I shook George’s hand. “Nice to meet you.”

He smiled sadly.

“My name is Jessup Steel,” the man who asked me if I was deaf pulled me into a short hug. “I’m sorry if I offended you. I didn’t mean to.”

I patted his hand. “It’s okay. It’s not the first time I’ve heard it.”

And wouldn’t be the last.

It sucked, but it was what it was.

Tomorrow I’d hear a child ask me why I sounded so weird, and I’d have to tell him that I was deaf and couldn’t hear the tone of my own voice sometimes. Then I’d have to explain that when I was younger, I’d not spoken at all until I was almost two.

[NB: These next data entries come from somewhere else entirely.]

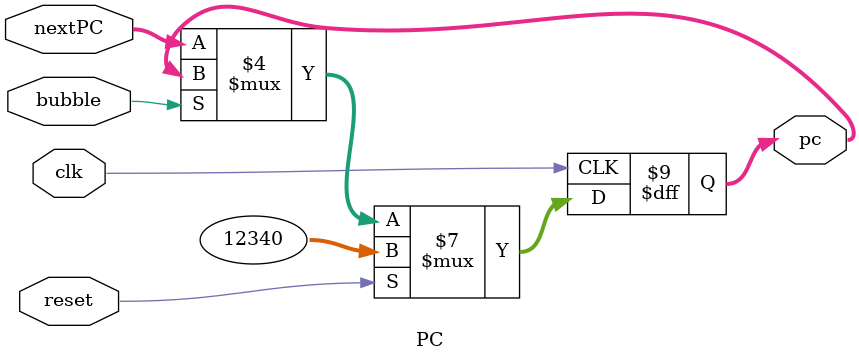
<source format=v>
module PC(input clk,
            input reset,
            input bubble,
            input [31:0] nextPC,
            output reg[31:0] pc);

    always@(posedge clk) begin
        if(reset)           //复位信号
            pc<=32'h0000_3034;
        else if(bubble!=0) //插入气泡，即进行空操作
            pc<=pc;
        else
            pc<=nextPC;
    end

endmodule
</source>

“My name is Manuel.” A tall, Latino man with a shock of black hair, with one tiny piece in front that hung a little over his eyes.

“Nice to meet you,” I whispered.

“Gunner Penn.” The next one, a younger one than all the rest, nodded. He didn’t offer me his hand, though.

And so, it went. Man after man introduced himself, and I worried that I would never keep them straight.

Then I realized that it wouldn’t matter. I wouldn’t see them after today.

I looked over at the bed, watching the man I’d become almost reliant on for the last two weeks, knowing he wouldn’t be here for much longer.